With wings spread, they slowly winnow the air, rising or hopping from the ground a few feet at a time, then whirling in circles upon their toes, as though going through the mazes of a dance, Their most popular diversion seems to be the game of leap-frog, and their long legs being specially adapted to this sport, they achieve a wonderful success. One of the birds quietly assumes a squatting position upon the ground, when his sportive companions hop in turn over his expectant head. They then pirouette, turn somersaults, and go through various exercises with the skill of gymnasts. Their sportive proclivities seem to have no bounds; and being true humorists, they preserve through their gambols a ridiculously sedate appearance.

–Nathaniel H. Bishop,
Four Months in a Sneak-Box, 1879

Whooping Cranes exist, now, perilously close to extinction. Various public and private organizations are doing improbable things to rescue them from that sad fate. Cranes historically wintered at only one location: Aransas NWR in Texas, which leaves the entire naturally-occurring population of Whooping Cranes quite vulnerable to disaster. Recovery efforts have thus focused on establishing a second Eastern population of Whoopers that breeds and winters in a separate location. In Florida, I got the chance to meet the ultralight pilot who, as part of Operation Migration, flew a group of twenty cranes from Wisconsin to St. Mark’s NWR and Chassahowitzka NWR to spend the winter there. I also learned (a bit too late!) that the likelihood of seeing a Whooper there is small, as they are secluded away in a far corner of the refuge.

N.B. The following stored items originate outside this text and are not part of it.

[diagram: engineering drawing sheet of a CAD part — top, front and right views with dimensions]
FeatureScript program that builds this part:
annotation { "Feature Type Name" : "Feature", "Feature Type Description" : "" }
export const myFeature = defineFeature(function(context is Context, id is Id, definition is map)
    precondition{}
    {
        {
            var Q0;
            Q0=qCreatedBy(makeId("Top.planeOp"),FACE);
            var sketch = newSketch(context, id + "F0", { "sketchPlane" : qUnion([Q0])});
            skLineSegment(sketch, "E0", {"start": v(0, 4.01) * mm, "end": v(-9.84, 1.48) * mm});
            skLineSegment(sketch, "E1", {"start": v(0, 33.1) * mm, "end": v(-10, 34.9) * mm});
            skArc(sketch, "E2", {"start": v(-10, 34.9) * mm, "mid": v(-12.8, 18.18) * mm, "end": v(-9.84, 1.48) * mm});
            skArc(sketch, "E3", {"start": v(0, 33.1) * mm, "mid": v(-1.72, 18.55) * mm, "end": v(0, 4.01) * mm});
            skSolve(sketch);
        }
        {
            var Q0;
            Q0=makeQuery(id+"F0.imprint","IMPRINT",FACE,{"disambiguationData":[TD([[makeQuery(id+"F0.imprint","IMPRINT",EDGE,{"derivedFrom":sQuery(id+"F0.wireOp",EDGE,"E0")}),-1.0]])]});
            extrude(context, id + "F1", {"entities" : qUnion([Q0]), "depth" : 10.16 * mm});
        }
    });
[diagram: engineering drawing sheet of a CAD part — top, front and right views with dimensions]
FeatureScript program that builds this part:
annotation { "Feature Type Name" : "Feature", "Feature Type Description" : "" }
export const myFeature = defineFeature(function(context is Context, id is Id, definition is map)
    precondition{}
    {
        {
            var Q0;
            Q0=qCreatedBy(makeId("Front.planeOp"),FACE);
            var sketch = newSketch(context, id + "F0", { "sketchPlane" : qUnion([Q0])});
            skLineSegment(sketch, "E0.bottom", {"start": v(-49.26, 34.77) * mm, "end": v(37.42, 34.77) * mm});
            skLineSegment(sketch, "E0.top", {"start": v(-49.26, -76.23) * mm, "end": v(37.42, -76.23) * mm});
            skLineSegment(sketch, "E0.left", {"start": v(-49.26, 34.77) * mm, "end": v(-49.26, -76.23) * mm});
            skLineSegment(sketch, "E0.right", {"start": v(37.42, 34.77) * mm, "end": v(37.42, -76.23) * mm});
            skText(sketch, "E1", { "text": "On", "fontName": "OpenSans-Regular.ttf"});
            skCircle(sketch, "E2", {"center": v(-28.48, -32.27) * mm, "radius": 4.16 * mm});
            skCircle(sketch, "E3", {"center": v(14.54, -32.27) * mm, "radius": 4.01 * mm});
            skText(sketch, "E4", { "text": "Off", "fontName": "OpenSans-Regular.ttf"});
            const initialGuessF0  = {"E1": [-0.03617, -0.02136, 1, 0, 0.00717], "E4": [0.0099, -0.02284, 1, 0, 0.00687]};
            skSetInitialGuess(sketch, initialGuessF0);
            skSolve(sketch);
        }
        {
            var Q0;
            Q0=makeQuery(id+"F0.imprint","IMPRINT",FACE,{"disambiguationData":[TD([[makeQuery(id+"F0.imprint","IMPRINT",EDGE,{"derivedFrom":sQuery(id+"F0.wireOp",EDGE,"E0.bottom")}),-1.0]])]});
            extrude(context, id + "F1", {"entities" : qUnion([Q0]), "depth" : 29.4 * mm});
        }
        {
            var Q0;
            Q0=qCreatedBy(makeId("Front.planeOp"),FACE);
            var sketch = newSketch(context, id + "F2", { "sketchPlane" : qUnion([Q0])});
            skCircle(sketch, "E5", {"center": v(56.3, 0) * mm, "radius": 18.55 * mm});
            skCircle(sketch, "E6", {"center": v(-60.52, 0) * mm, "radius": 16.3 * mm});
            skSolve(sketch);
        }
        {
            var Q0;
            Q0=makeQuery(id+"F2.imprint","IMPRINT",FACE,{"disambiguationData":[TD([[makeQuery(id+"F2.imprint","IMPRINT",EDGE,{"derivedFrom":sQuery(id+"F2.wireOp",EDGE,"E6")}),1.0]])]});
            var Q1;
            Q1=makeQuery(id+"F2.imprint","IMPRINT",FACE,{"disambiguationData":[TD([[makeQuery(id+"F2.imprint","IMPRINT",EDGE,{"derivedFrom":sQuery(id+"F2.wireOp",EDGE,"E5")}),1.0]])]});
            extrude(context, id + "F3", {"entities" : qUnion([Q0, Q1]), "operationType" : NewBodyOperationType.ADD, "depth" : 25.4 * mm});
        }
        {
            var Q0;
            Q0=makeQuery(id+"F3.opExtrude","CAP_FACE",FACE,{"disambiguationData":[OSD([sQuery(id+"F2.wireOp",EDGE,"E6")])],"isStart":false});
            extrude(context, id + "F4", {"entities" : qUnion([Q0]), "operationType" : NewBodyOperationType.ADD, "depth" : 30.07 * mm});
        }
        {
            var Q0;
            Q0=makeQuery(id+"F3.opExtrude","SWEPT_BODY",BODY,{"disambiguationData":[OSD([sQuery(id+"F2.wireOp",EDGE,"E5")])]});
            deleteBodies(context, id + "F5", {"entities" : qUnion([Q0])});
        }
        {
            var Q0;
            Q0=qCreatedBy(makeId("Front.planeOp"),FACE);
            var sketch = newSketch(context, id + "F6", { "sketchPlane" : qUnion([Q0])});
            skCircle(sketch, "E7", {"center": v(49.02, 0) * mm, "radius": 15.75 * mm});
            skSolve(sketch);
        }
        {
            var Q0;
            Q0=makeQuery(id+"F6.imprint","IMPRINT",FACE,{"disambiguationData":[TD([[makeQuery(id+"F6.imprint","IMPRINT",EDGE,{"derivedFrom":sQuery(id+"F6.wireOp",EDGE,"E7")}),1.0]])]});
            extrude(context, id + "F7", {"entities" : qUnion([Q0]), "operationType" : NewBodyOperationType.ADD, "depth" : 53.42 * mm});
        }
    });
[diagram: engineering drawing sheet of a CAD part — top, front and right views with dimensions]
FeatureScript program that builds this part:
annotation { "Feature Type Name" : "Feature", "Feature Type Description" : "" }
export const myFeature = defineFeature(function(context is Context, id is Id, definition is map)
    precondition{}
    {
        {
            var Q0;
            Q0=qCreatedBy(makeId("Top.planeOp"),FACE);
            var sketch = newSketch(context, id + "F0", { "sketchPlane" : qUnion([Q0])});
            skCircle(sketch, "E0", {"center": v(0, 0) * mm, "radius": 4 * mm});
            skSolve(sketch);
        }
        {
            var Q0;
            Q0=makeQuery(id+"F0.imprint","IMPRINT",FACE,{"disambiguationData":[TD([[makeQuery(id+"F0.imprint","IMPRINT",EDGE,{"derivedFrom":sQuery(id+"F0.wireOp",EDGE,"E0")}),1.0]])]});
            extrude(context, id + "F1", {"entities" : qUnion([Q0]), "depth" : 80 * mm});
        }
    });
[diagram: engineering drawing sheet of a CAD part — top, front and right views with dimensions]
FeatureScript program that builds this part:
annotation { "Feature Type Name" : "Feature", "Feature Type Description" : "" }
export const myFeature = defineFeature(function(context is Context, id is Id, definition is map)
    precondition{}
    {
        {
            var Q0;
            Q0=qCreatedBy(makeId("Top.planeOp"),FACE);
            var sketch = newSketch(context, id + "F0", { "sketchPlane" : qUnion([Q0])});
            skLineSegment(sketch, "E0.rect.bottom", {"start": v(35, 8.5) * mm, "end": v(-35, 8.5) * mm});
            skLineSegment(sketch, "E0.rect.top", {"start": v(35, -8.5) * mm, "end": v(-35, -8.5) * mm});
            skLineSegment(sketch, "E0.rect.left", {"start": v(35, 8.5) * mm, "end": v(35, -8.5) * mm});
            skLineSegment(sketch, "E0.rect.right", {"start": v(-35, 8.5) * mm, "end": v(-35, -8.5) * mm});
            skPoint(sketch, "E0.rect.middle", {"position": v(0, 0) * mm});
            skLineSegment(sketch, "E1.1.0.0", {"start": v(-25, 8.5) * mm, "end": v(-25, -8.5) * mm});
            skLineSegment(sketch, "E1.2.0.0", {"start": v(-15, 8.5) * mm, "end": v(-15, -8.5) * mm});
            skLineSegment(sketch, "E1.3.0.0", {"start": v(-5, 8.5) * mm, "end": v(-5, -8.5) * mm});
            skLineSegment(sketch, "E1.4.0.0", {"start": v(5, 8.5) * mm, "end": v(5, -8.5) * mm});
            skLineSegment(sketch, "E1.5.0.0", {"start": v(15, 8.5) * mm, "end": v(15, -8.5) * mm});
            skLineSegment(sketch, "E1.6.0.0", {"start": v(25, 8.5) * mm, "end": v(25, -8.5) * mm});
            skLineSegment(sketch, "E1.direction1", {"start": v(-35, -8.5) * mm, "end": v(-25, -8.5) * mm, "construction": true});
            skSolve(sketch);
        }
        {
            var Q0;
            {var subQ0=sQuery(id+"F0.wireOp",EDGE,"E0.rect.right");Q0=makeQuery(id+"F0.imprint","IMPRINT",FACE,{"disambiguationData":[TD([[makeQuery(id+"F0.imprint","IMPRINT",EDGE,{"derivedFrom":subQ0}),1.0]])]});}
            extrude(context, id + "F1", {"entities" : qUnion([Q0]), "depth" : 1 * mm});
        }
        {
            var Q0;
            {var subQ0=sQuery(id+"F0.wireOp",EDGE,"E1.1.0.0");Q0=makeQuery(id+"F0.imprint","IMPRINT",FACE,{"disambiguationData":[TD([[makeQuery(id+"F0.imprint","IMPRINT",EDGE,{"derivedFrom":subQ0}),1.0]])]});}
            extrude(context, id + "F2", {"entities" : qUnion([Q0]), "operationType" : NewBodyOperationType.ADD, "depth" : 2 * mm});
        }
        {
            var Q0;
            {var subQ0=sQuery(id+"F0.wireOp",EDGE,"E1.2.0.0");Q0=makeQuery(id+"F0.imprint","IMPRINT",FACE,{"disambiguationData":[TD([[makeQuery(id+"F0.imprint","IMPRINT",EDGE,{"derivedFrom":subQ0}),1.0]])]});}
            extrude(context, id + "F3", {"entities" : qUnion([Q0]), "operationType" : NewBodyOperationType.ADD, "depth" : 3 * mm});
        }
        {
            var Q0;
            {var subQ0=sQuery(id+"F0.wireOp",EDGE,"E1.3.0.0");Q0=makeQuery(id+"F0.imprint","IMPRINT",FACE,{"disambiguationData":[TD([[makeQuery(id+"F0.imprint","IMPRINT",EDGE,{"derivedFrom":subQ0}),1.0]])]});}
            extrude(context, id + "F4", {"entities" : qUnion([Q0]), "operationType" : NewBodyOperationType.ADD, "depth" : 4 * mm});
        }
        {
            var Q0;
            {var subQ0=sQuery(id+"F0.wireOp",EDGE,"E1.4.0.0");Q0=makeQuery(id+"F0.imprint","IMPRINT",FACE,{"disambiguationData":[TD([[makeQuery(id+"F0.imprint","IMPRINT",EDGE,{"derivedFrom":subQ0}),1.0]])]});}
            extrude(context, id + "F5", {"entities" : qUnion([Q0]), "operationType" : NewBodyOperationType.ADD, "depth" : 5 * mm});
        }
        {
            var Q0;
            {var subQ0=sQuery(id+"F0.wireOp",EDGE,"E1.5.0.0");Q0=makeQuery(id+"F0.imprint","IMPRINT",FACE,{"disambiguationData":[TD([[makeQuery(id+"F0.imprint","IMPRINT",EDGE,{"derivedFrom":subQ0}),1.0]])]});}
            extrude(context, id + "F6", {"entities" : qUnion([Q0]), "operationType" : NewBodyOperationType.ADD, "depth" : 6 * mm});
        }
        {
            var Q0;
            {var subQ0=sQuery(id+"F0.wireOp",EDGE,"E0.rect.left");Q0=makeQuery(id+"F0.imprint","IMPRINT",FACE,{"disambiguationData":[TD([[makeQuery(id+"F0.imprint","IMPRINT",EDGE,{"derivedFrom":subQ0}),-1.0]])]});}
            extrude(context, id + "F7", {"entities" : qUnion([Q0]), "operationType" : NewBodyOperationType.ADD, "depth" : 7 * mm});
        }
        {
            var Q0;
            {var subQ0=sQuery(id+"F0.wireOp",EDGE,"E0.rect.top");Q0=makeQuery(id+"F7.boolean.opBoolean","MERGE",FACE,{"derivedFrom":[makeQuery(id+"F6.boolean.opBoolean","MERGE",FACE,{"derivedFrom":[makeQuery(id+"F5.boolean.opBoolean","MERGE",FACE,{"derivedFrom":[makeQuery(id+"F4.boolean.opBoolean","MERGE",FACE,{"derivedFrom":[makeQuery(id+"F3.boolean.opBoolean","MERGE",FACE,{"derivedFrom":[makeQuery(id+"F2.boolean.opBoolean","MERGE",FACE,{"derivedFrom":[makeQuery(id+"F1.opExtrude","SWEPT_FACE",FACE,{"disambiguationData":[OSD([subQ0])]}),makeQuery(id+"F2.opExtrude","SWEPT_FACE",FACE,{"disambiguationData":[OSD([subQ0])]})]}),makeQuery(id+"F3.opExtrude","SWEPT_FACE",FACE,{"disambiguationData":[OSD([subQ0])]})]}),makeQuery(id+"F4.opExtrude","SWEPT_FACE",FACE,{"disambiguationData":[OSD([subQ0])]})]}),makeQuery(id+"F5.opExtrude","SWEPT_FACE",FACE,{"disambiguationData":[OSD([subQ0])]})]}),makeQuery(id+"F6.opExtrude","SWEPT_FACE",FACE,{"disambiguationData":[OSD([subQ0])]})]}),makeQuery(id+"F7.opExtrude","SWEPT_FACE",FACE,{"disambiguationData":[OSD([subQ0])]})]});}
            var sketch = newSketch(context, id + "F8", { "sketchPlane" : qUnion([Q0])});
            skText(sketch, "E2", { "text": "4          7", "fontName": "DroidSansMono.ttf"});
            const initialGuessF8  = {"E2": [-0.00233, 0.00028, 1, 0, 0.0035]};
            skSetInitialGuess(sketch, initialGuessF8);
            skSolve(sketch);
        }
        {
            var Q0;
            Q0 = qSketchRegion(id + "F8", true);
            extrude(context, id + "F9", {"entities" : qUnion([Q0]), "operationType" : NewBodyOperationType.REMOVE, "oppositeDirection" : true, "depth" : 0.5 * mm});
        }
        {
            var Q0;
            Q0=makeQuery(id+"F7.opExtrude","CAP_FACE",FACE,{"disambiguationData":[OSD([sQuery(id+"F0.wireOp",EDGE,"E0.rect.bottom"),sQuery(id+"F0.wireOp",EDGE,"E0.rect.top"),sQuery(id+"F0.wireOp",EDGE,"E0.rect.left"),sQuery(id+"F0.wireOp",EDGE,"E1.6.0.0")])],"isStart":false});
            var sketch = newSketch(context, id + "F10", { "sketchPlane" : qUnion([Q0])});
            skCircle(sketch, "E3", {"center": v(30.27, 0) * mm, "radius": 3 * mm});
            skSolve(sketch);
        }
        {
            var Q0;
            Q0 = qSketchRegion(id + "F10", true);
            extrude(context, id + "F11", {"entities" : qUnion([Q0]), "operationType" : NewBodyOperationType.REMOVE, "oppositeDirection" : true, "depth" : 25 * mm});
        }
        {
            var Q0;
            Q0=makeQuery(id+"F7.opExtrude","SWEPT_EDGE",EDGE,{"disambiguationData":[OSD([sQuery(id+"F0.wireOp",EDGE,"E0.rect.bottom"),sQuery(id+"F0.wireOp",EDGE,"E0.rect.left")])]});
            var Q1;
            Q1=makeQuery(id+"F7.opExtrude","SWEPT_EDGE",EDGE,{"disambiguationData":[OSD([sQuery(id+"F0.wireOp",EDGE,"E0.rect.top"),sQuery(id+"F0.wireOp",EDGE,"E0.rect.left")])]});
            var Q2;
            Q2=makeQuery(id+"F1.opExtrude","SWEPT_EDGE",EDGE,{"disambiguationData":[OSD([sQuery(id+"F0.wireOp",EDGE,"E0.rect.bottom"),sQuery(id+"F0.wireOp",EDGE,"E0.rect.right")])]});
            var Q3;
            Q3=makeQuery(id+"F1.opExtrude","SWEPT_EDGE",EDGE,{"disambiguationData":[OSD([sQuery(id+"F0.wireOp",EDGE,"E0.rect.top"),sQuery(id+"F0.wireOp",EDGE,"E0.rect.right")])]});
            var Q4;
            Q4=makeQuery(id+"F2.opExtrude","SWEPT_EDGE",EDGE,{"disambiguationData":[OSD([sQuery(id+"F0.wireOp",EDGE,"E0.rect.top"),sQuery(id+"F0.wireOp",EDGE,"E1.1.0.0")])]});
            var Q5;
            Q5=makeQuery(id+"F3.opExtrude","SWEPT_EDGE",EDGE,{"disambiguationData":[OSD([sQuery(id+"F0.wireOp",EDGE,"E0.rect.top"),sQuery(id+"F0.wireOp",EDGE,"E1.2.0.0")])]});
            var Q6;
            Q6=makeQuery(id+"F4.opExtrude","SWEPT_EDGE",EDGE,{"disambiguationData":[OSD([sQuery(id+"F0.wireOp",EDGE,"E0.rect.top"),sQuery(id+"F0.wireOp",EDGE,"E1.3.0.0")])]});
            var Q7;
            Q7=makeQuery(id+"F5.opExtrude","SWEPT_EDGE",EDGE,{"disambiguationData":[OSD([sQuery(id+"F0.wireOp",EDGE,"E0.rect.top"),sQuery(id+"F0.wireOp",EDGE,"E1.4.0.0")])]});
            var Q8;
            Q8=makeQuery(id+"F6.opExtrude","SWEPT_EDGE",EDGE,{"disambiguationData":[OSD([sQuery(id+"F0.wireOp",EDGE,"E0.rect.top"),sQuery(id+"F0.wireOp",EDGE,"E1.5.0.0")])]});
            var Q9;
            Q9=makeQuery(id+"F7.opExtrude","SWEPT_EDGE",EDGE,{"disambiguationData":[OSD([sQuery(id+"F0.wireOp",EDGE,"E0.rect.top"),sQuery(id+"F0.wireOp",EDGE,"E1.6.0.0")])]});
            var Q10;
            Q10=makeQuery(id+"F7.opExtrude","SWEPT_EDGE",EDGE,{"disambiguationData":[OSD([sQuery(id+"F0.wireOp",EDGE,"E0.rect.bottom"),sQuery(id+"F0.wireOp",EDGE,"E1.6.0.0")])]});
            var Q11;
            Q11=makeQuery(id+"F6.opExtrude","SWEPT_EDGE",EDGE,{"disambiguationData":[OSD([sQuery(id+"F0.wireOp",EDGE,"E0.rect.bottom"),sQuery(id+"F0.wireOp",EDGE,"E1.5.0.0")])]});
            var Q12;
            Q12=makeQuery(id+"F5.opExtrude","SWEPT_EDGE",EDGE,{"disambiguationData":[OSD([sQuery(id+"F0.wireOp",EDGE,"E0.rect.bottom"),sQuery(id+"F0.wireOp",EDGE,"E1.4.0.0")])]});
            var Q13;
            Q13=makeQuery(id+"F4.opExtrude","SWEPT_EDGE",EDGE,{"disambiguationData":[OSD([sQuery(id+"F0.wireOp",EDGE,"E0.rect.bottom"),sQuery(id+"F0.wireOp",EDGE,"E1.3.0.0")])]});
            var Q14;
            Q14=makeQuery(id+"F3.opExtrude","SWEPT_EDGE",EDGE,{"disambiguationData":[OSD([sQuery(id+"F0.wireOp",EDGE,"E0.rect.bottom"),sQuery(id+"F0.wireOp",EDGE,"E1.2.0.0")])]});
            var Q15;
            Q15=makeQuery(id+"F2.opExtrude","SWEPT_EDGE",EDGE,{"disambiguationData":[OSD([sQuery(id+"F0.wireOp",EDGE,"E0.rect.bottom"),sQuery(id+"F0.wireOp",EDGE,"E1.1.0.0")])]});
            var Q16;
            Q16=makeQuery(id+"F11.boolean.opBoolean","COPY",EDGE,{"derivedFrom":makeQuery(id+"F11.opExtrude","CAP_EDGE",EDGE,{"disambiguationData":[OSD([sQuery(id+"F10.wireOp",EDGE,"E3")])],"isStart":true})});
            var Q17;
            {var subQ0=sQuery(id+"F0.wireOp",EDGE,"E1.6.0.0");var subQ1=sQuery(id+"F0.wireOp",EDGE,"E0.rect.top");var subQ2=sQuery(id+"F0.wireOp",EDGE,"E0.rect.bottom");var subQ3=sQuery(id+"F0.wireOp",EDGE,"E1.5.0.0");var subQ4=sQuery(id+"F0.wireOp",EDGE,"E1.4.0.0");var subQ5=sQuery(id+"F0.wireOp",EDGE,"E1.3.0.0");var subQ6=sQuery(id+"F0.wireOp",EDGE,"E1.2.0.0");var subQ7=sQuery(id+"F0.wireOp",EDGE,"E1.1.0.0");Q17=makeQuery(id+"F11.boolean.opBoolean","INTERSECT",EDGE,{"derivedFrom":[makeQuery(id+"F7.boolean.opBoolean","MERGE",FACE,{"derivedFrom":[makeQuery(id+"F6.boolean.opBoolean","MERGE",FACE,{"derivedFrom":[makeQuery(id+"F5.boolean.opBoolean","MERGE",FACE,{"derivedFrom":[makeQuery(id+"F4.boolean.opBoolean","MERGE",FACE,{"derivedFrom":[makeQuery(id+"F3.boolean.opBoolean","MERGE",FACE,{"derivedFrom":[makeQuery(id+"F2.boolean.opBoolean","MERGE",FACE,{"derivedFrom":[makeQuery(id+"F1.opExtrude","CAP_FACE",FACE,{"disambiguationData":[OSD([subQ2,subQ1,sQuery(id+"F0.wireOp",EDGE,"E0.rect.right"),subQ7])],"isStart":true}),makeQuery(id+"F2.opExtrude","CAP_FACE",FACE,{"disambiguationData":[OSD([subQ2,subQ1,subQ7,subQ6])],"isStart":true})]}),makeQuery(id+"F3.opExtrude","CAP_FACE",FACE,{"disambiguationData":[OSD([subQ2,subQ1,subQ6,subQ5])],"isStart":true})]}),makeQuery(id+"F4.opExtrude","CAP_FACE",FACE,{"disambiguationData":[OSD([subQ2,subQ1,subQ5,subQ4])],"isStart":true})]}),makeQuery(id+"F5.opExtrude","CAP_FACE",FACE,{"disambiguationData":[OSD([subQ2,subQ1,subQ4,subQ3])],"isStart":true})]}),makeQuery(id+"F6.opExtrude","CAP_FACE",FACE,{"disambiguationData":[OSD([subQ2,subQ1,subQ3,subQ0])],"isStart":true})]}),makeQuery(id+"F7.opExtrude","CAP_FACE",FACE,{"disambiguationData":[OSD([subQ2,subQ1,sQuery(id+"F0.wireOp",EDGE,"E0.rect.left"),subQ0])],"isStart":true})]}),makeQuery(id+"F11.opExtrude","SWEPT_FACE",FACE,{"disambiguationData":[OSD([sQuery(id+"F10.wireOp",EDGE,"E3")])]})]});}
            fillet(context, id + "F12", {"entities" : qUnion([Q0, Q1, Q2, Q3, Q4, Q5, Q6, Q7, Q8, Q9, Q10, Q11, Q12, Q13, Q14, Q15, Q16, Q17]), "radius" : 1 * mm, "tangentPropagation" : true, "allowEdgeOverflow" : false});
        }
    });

So be it… it’s enough to know that these birds still live in wild places, far beyond the reach of my vision.

For the Whooping Crane there is no freedom but that of unbounded wilderness, no life except its own. Without meekness, without a sign of humility, it has refused to accept our idea of what the world should be like. If we succeed in preserving the wild remnant that still survives, it will be no credit to us; the glory will rest on this bird whose stubborn vigor has kept it alive in the face of increasing and seemingly hopeless odds. –Robert Porter Allen

I’d love to hear your stories of Whoopers, if you have any.

Of owls and seeing

Pete Dunne tells the story (and I like to repeat it) that one must be pure of heart to see most owls. He was speaking specifically of a particular barn owl that was purported to roost in a hacking box at Brigantine Wildlife Refuge years ago. At the time, I suspected his tactic was common among field trip leaders; an excuse for failing to produce an owl for a group of disappointed birders after having stood around in the freezing cold for hours, waiting.

In the intervening years, since having waited many times in the freezing cold for my own fair share of owls, I’ve come to understand the truth in Pete’s story. Owls are the stuff of imagination. Seeing these keepers of shadow requires exploring the edges of light… if one fails at it, the fault lies not in the seeing, but instead with one’s way of looking.

I’ve been sort of surprised in the last couple years to discover that I’m having trouble spotting birds… my distance vision is deserting me to the point that before long I’ll have to wear glasses when birding; glasses that I’ve stubbornly (and vainly) refused to wear anytime other than when I drive. I’ve become a dedicated listener instead: birdsongs I don’t recognize or can’t identify will drive me to distraction, but songs or calls help with only the easiest of owls.

Just as the omnipresence of noise makes it difficult to distinguish any one singer in the dawn chorus, the profane in a grove of pines can fill every nook and cranny of our time and space; the fertile silence that makes looking (and really seeing) is easily lost. When spotting owls, the looking is an art. Without true attention to it, an integral part of the reverence is destroyed… only the pure in heart are granted sight.

(Or you have a friend along who’s better at it.)

I was distracted with the trees and the pellets and the scattered bits of bone and feathers, the place this little forest made around me; no two trees the same, every branch saying HERE. I couldn’t stand still and let the trees (or the owls) find me.

It is the moon
not the finger
pointing at the moon
that calls us
back to ourselves


*Long-eared owl, regarding its own darkness in a well-known secret communal roost in Pa.